A QuickFrame assignment to create data pipleline with data cleanup and normalization
Python3
sqllite3 (https://www.sqlite.org/2020/sqlite-tools-win32-x86-3310100.zip)
$ git clone https://github.com/preetiiranii/QuickFrameAssignment.git
$ cd QuickFrameAssignment
$ python runner.py
$ python UnitTest.py
unzip the downloaded sqlite3 and follow these commands
> cd QuickFrameAssignment
> <path to the exe>\sqlite3.exe
sqlite> .open pythonsqlite.db
sqlite> .databases
sqlite> .tables
sqlite> SELECT * FROM classification_totals;
Pipeline.data_cleanup() #cleans the first column of every row for format "1979.486.5” and discards all other rows
Unit test case: test_data_cleanup()
Pipeline.normalize_row() #creates two separate column for date range. (1843, 1843-56, 1843-1943, ca. 1843)

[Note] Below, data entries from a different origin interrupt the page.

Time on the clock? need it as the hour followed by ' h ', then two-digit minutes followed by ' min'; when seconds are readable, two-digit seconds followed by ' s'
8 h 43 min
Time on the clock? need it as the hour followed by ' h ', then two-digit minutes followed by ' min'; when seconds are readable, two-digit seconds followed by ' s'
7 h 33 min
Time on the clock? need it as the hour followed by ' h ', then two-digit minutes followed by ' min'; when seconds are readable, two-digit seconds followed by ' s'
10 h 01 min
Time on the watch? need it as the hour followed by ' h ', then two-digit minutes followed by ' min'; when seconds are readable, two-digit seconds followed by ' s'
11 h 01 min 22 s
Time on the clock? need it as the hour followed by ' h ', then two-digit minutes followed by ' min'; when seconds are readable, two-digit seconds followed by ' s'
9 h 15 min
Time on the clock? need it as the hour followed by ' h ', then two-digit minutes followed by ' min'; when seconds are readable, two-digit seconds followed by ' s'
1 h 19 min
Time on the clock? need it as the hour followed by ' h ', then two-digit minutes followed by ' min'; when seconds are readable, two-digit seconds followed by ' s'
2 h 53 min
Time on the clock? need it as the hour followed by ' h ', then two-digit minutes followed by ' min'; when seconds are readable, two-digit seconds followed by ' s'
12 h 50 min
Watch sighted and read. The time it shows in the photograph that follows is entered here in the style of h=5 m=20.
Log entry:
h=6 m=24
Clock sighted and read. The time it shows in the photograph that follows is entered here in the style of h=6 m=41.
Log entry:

There are other date formats as well in the column such as: 19th century (?), 19th century, after 1886
As these were not mentioned in the problem statement, I have skipped calculations for them and have copied these dates to both the extra columns as it is.
Unit test case: test_normalize_row
Pipeline.running_total() Calculates total count for different items
Unit test case: test_classification_total()